The licence number misuse is a separate but serious problem. When a food business uses a defunct or mismatched FSSAI licence on packaging, regulators cannot quickly trace the product back to the correct manufacturing unit during a recall or outbreak investigation. Consumers who scan or check the licence number on the FSSAI consumer portal may also see a different business name, which erodes the basic trust the licensing system is meant to create.

What buyers and home cooks should do

If you buy chocolates or confectionery from local sweet shops, gift stores, or wholesale markets in Hyderabad, the label is your first checkpoint. Every legitimate pre-packaged product must show the FSSAI licence number, the manufacturer's full name and address, the batch or lot number, the date of manufacture, and the best-before or expiry date. If any of these are missing, that is a violation, not a minor oversight.

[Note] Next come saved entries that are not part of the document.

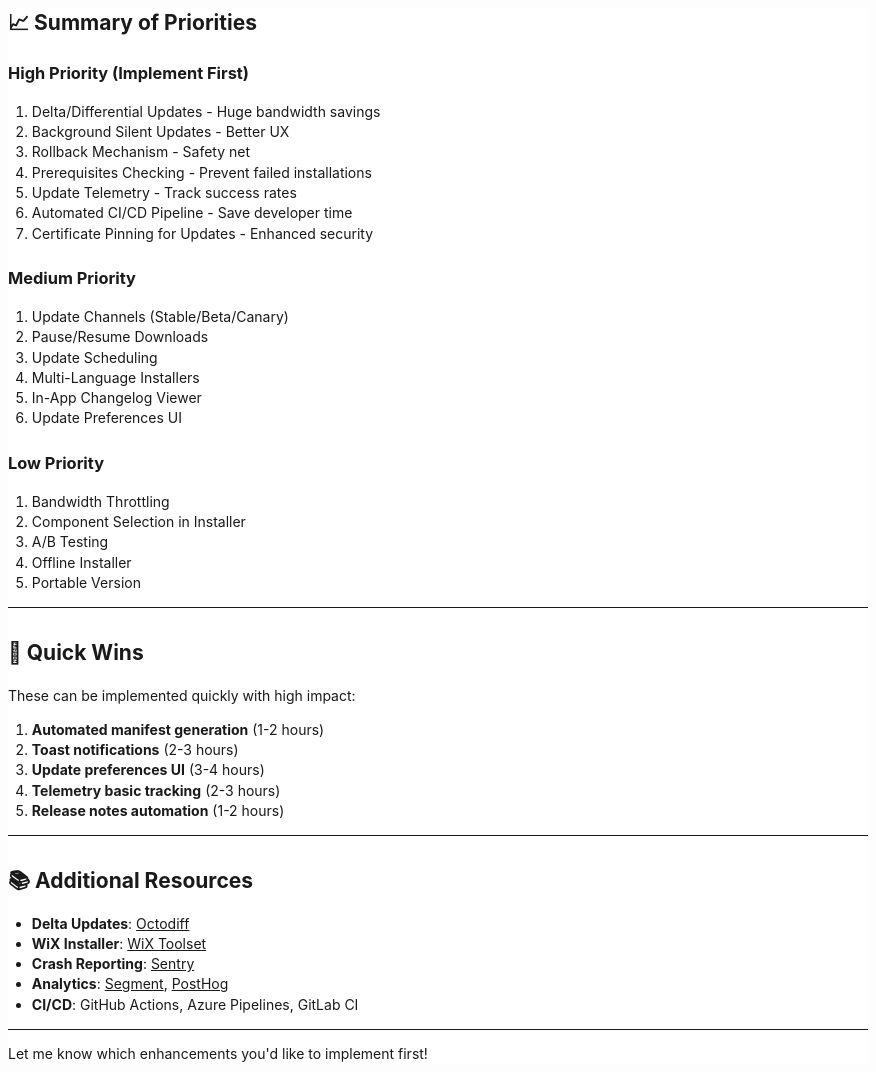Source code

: ## 📈 Summary of Priorities

### High Priority (Implement First)
1. Delta/Differential Updates - Huge bandwidth savings
2. Background Silent Updates - Better UX
3. Rollback Mechanism - Safety net
4. Prerequisites Checking - Prevent failed installations
5. Update Telemetry - Track success rates
6. Automated CI/CD Pipeline - Save developer time
7. Certificate Pinning for Updates - Enhanced security

### Medium Priority
1. Update Channels (Stable/Beta/Canary)
2. Pause/Resume Downloads
3. Update Scheduling
4. Multi-Language Installers
5. In-App Changelog Viewer
6. Update Preferences UI

### Low Priority
1. Bandwidth Throttling
2. Component Selection in Installer
3. A/B Testing
4. Offline Installer
5. Portable Version

---

## 🎯 Quick Wins

These can be implemented quickly with high impact:

1. **Automated manifest generation** (1-2 hours)
2. **Toast notifications** (2-3 hours)
3. **Update preferences UI** (3-4 hours)
4. **Telemetry basic tracking** (2-3 hours)
5. **Release notes automation** (1-2 hours)

---

## 📚 Additional Resources

- **Delta Updates**: [Octodiff](https://github.com/OctopusDeploy/Octodiff)
- **WiX Installer**: [WiX Toolset](https://wixtoolset.org/)
- **Crash Reporting**: [Sentry](https://sentry.io/)
- **Analytics**: [Segment](https://segment.com/), [PostHog](https://posthog.com/)
- **CI/CD**: GitHub Actions, Azure Pipelines, GitLab CI

---

Let me know which enhancements you'd like to implement first!
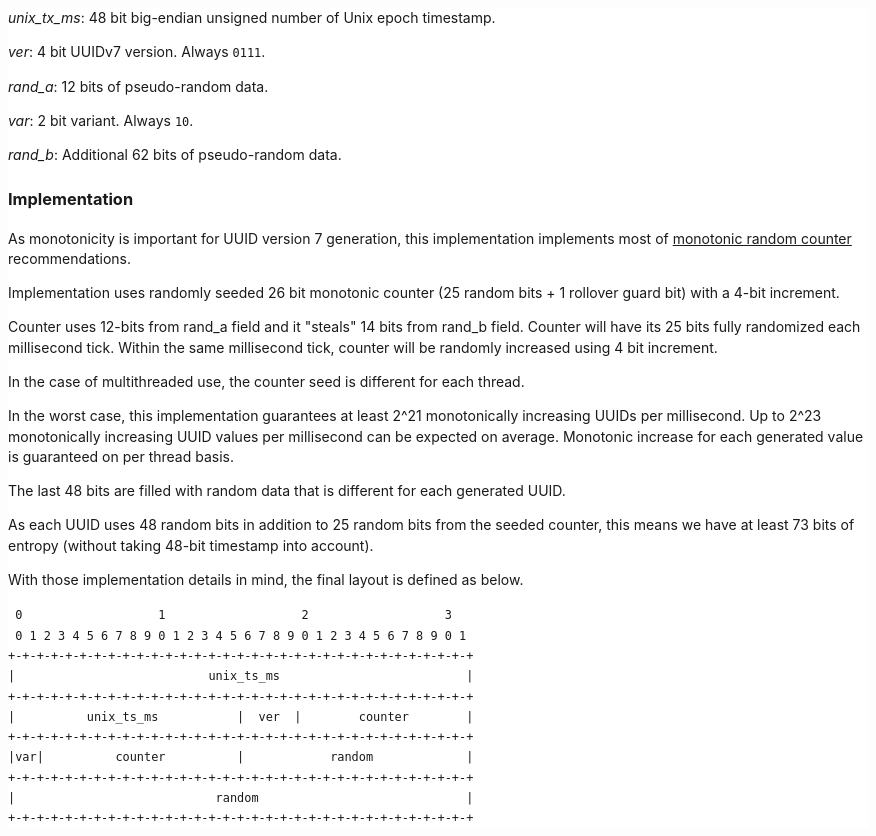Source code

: *unix_tx_ms*:
48 bit big-endian unsigned number of Unix epoch timestamp.

*ver*:
4 bit UUIDv7 version. Always `0111`.

*rand_a*:
12 bits of pseudo-random data.

*var*:
2 bit variant. Always `10`.

*rand_b*:
Additional 62 bits of pseudo-random data.


### Implementation

As monotonicity is important for UUID version 7 generation, this implementation
implements most of [monotonic random counter][rfc_4122bis#counters]
recommendations.

Implementation uses randomly seeded 26 bit monotonic counter (25 random bits + 1
rollover guard bit) with a 4-bit increment.

Counter uses 12-bits from rand_a field and it "steals" 14 bits from rand_b
field. Counter will have its 25 bits fully randomized each millisecond tick.
Within the same millisecond tick, counter will be randomly increased using 4 bit
increment.

In the case of multithreaded use, the counter seed is different for each thread.

In the worst case, this implementation guarantees at least 2^21 monotonically
increasing UUIDs per millisecond. Up to 2^23 monotonically increasing UUID
values per millisecond can be expected on average. Monotonic increase for each
generated value is guaranteed on per thread basis.

The last 48 bits are filled with random data that is different for each
generated UUID.

As each UUID uses 48 random bits in addition to 25 random bits from the seeded
counter, this means we have at least 73 bits of entropy (without taking 48-bit
timestamp into account).

With those implementation details in mind, the final layout is defined as below.

     0                   1                   2                   3
     0 1 2 3 4 5 6 7 8 9 0 1 2 3 4 5 6 7 8 9 0 1 2 3 4 5 6 7 8 9 0 1
    +-+-+-+-+-+-+-+-+-+-+-+-+-+-+-+-+-+-+-+-+-+-+-+-+-+-+-+-+-+-+-+-+
    |                           unix_ts_ms                          |
    +-+-+-+-+-+-+-+-+-+-+-+-+-+-+-+-+-+-+-+-+-+-+-+-+-+-+-+-+-+-+-+-+
    |          unix_ts_ms           |  ver  |        counter        |
    +-+-+-+-+-+-+-+-+-+-+-+-+-+-+-+-+-+-+-+-+-+-+-+-+-+-+-+-+-+-+-+-+
    |var|          counter          |            random             |
    +-+-+-+-+-+-+-+-+-+-+-+-+-+-+-+-+-+-+-+-+-+-+-+-+-+-+-+-+-+-+-+-+
    |                            random                             |
    +-+-+-+-+-+-+-+-+-+-+-+-+-+-+-+-+-+-+-+-+-+-+-+-+-+-+-+-+-+-+-+-+


[rfc_4122bis]: https://datatracker.ietf.org/doc/draft-ietf-uuidrev-rfc4122bis
[rfc_4122bis#counters]: https://www.ietf.org/archive/id/draft-ietf-uuidrev-rfc4122bis-07.html#name-monotonicity-and-counters
[nuget_uuid7]: https://www.nuget.org/packages/Medo.Uuid7/
[nuget_uuid7_efcore]: https://www.nuget.org/packages/Medo.Uuid7.EntityFrameworkCore/
[git_stevesimmons_uuid7]: https://github.com/stevesimmons/uuid7-csharp/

You can verify an FSSAI licence number at the FSSAI FoSCoS portal by entering the 14-digit number printed on the pack. If the name and address that come up do not match what is on the label, the product may be using a misappropriated or outdated licence, exactly the situation alleged at Vignette Food Specialities.

For colouring agents specifically: FSSAI permits only certain synthetic colours in chocolate and confectionery, and only at defined maximum levels. Products with vivid, unnatural colours and no ingredient list are a practical red flag. A product that lists "permitted food colour" without naming the colour (for example, Sunset Yellow FCF or Tartrazine) is also not fully compliant with labelling norms, because consumers with sensitivities or parents of children with attention-related concerns need to know which specific colour is present.

If you come across a product you suspect is non-compliant, you can file a complaint through the FSSAI consumer grievance portal or directly with the Telangana Food Safety Commissioner's office. H-FAST operates on tip-offs as well as planned inspections, so consumer reports do feed into enforcement decisions.

The investigation at Habeebnagar police station is ongoing. FSSAI has not yet published a formal product recall or public advisory related to this unit as of the date of this article.